Your goal: Write out, word for word, every line from the one containing "He had travelled" through the last line of the records below, both ends included.

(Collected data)
****
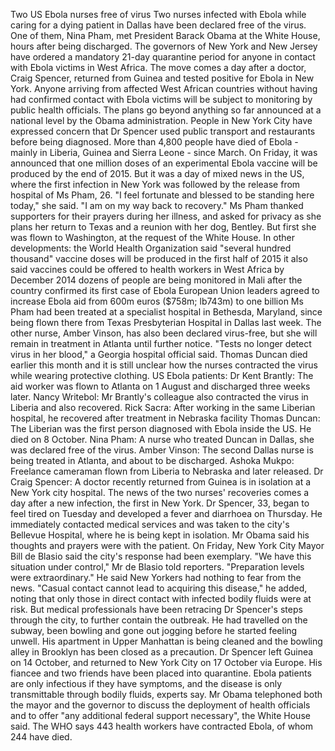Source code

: Two US Ebola nurses free of virus
Two nurses infected with Ebola while caring for a dying patient in Dallas have been declared free of the virus.
One of them, Nina Pham, met President Barack Obama at the White House, hours after being discharged.
The governors of New York and New Jersey have ordered a mandatory 21-day quarantine period for anyone in contact with Ebola victims in West Africa.
The move comes a day after a doctor, Craig Spencer, returned from Guinea and tested positive for Ebola in New York.
Anyone arriving from affected West African countries without having had confirmed contact with Ebola victims will be subject to monitoring by public health officials.
The plans go beyond anything so far announced at a national level by the Obama administration.
People in New York City have expressed concern that Dr Spencer used public transport and restaurants before being diagnosed.
More than 4,800 people have died of Ebola - mainly in Liberia, Guinea and Sierra Leone - since March.
On Friday, it was announced that one million doses of an experimental Ebola vaccine will be produced by the end of 2015.
But it was a day of mixed news in the US, where the first infection in New York was followed by the release from hospital of Ms Pham, 26.
"I feel fortunate and blessed to be standing here today," she said. "I am on my way back to recovery."
Ms Pham thanked supporters for their prayers during her illness, and asked for privacy as she plans her return to Texas and a reunion with her dog, Bentley.
But first she was flown to Washington, at the request of the White House.
In other developments:
the World Health Organization said "several hundred thousand" vaccine doses will be produced in the first half of 2015
it also said vaccines could be offered to health workers in West Africa by December 2014
dozens of people are being monitored in Mali after the country confirmed its first case of Ebola
European Union leaders agreed to increase Ebola aid from 600m euros ($758m; lb743m) to one billion
Ms Pham had been treated at a specialist hospital in Bethesda, Maryland, since being flown there from Texas Presbyterian Hospital in Dallas last week.
The other nurse, Amber Vinson, has also been declared virus-free, but she will remain in treatment in Atlanta until further notice.
"Tests no longer detect virus in her blood," a Georgia hospital official said.
Thomas Duncan died earlier this month and it is still unclear how the nurses contracted the virus while wearing protective clothing.
US Ebola patients:
Dr Kent Brantly: The aid worker was flown to Atlanta on 1 August and discharged three weeks later.
Nancy Writebol: Mr Brantly's colleague also contracted the virus in Liberia and also recovered.
Rick Sacra: After working in the same Liberian hospital, he recovered after treatment in Nebraska facility
Thomas Duncan: The Liberian was the first person diagnosed with Ebola inside the US. He died on 8 October.
Nina Pham: A nurse who treated Duncan in Dallas, she was declared free of the virus.
Amber Vinson: The second Dallas nurse is being treated in Atlanta, and about to be discharged.
Ashoka Mukpo: Freelance cameraman flown from Liberia to Nebraska and later released.
Dr Craig Spencer: A doctor recently returned from Guinea is in isolation at a New York city hospital.
The news of the two nurses' recoveries comes a day after a new infection, the first in New York.
Dr Spencer, 33, began to feel tired on Tuesday and developed a fever and diarrhoea on Thursday.
He immediately contacted medical services and was taken to the city's Bellevue Hospital, where he is being kept in isolation.
Mr Obama said his thoughts and prayers were with the patient.
On Friday, New York City Mayor Bill de Blasio said the city's response had been exemplary.
"We have this situation under control," Mr de Blasio told reporters. "Preparation levels were extraordinary."
He said New Yorkers had nothing to fear from the news.
"Casual contact cannot lead to acquiring this disease," he added, noting that only those in direct contact with infected bodily fluids were at risk.
But medical professionals have been retracing Dr Spencer's steps through the city, to further contain the outbreak.
He had travelled on the subway, been bowling and gone out jogging before he started feeling unwell.
His apartment in Upper Manhattan is being cleaned and the bowling alley in Brooklyn has been closed as a precaution.
Dr Spencer left Guinea on 14 October, and returned to New York City on 17 October via Europe.
His fiancee and two friends have been placed into quarantine.
Ebola patients are only infectious if they have symptoms, and the disease is only transmittable through bodily fluids, experts say.
Mr Obama telephoned both the mayor and the governor to discuss the deployment of health officials and to offer "any additional federal support necessary", the White House said.
The WHO says 443 health workers have contracted Ebola, of whom 244 have died.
****
Answer box:
He had travelled on the subway, been bowling and gone out jogging before he started feeling unwell.
His apartment in Upper Manhattan is being cleaned and the bowling alley in Brooklyn has been closed as a precaution.
Dr Spencer left Guinea on 14 October, and returned to New York City on 17 October via Europe.
His fiancee and two friends have been placed into quarantine.
Ebola patients are only infectious if they have symptoms, and the disease is only transmittable through bodily fluids, experts say.
Mr Obama telephoned both the mayor and the governor to discuss the deployment of health officials and to offer "any additional federal support necessary", the White House said.
The WHO says 443 health workers have contracted Ebola, of whom 244 have died.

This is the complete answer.